Dive into Distributions

7 minute read

In this post, let’s dive into distributions.

Motivation

When studying machine learning, one undoubtedly encounters many diverse distributions. For myself, I learned about normal, binomial, Bernoulli, and $\chi^2$ distributions in high school AP Statistics, but I happened to recently come across some unfamiliar ones. In fact, after getting tired of individually looking up the distributions each time I ran into them, I decided to create my own distributions reference sheet based on what I studied.

This blog post was originally intended to contain information on seven different types of distributions. Due to the sheer length of the intended post though, I chose to first deal with the three that I saw the most frequently, but never grasped thoroughly: Bernoulli, Poisson, and Gamma distributions. For the latter two, I took notes on the derivation processes for the mean and variance using the moment generating function. The following contents are my own explanations of what I learned from one of MIT OpenCourseWare’s courses.

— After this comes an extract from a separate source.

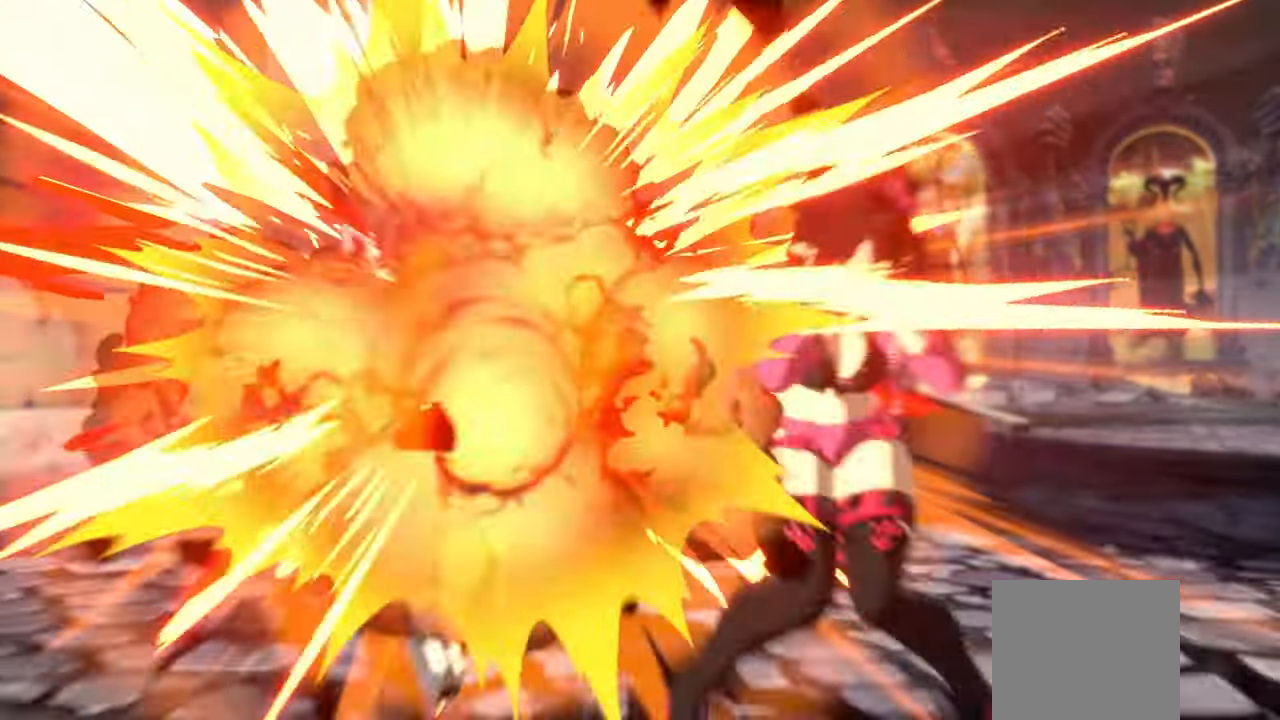
{"buttons": [], "left_stick": "center", "events": []}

Bernouille Trials, Distribution

A Bernouille trial is a trial in which the only outcomes are either success or failure. When repeating Bernouilli trials, the probability of success should remain the same. When we set $X$ to be the random variable for a Bernouilli trial, we usually denote $X=1$ and $X=0$ to be the case for success and failure, respectively. If we define the probabilities for failure and success to be $P(X=0) = 1-p$ and $P(X=1) = p$, we can combine those two expressions into a single form:

\[p(x) = p^x \cdot (1-p)^{1-x}, \text{ for } x = 0,1\]

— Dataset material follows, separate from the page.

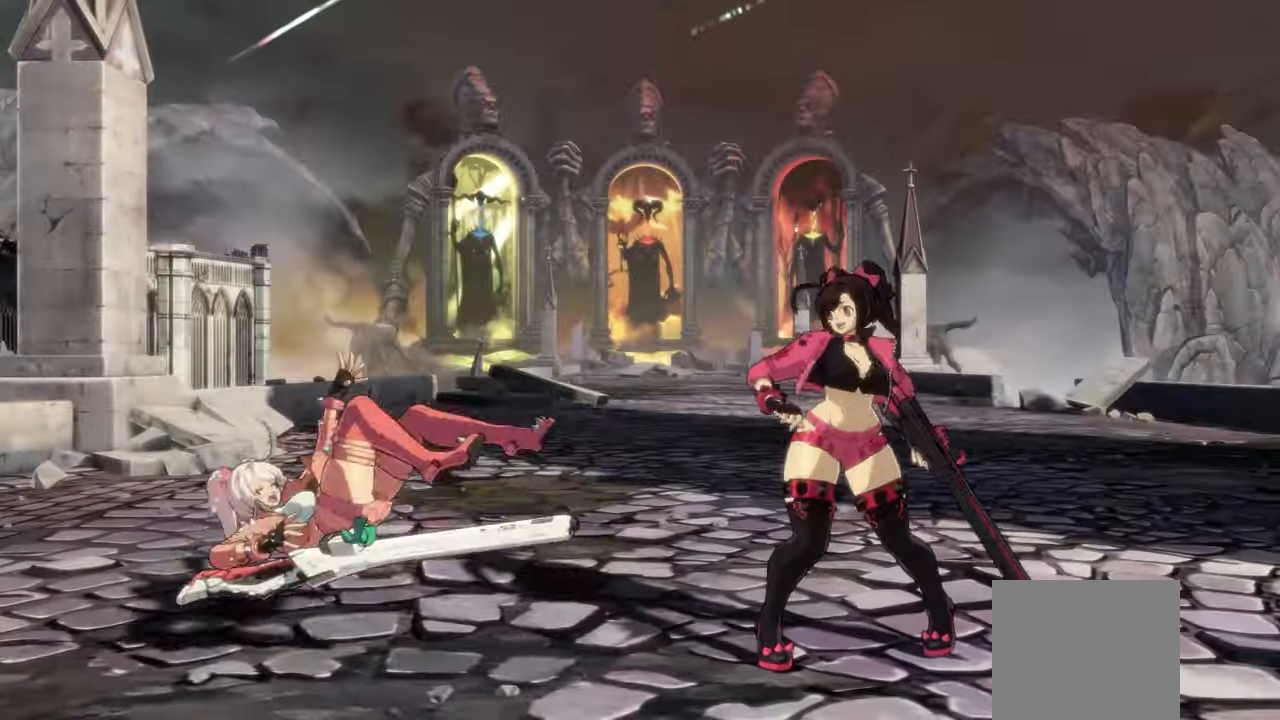
{"buttons": [], "left_stick": "center", "events": []}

In this case, it is easy to see that $p(0) = 1-p$ and $p(1) = p$. Therefore, the expectation value $E(X)$ is as follows: \(E(X) = 0 \cdot (1-p)+1 \cdot (p) = p\). Not surprisingly, X, the random variable for a Bernouilli trial, has a Bernoille distribution.

For the variance of X, we use the variance formula:

\[Var(X) = \sigma^2 = \sum (X-\mu)^2 \cdot P(X=x)\]

Since $\mu = p$,

\[\sigma^2 = Var(X)\]

\(= P(X=1)\cdot(1-p)^2 + P(X=0)\cdot(0-p)^2\) \(= p \cdot (1-p)^2 + (1-p) \cdot p^2 = p(1-p)\)

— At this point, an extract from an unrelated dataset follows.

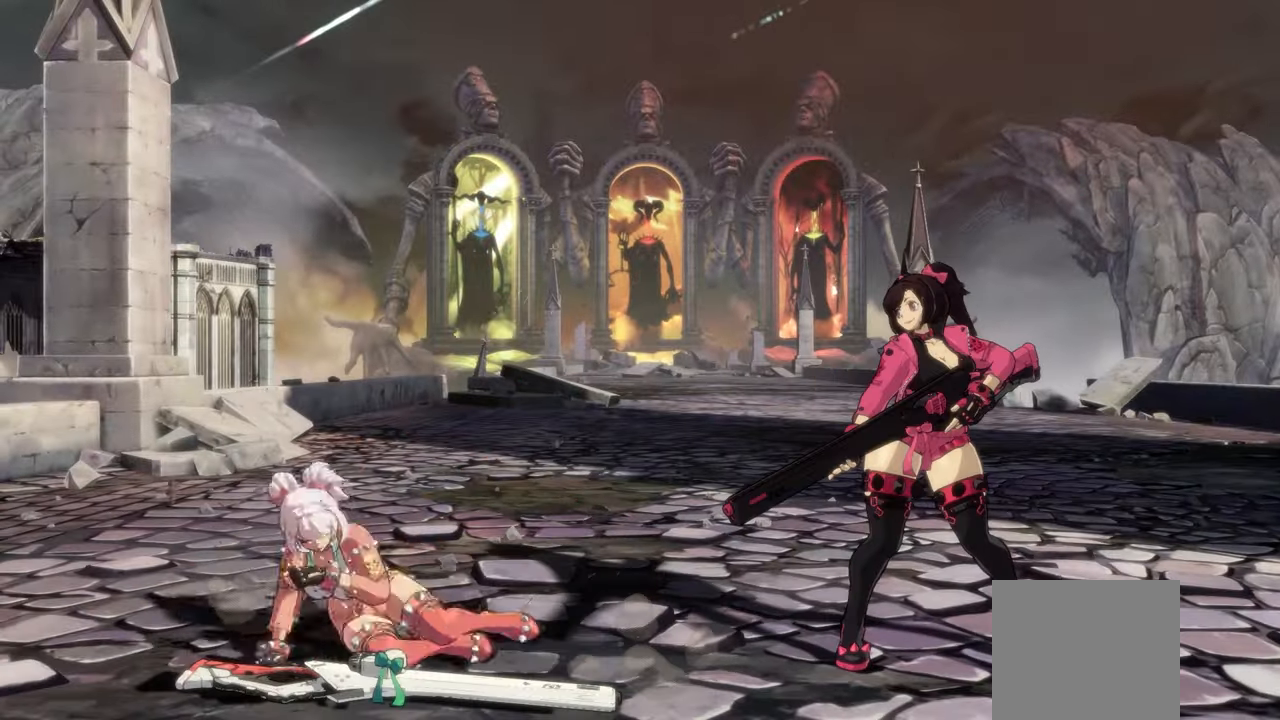
{"buttons": [], "left_stick": "center", "events": []}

\[\therefore \;\; \sigma = \sqrt{p(1-p)}\]

Poisson Distribution

Before we get into what a Poisson distribution is, let’s first imagine a simple scenario. Suppose there is a cafe called “Cafe A,” where customers visit from 7 PM to 9 PM every night. One observes that the cafe and its visitors observe the following rules:

  1. Each visiting customer does not affect the probability of the other customers visiting.
  2. Customers do not visit sporadically–that is, one can reasonably assume that fifteen customers would visit in half an hour, if thirty visit in a full hour.
  3. No two customers visit within small time intervals, such as seconds, of one another.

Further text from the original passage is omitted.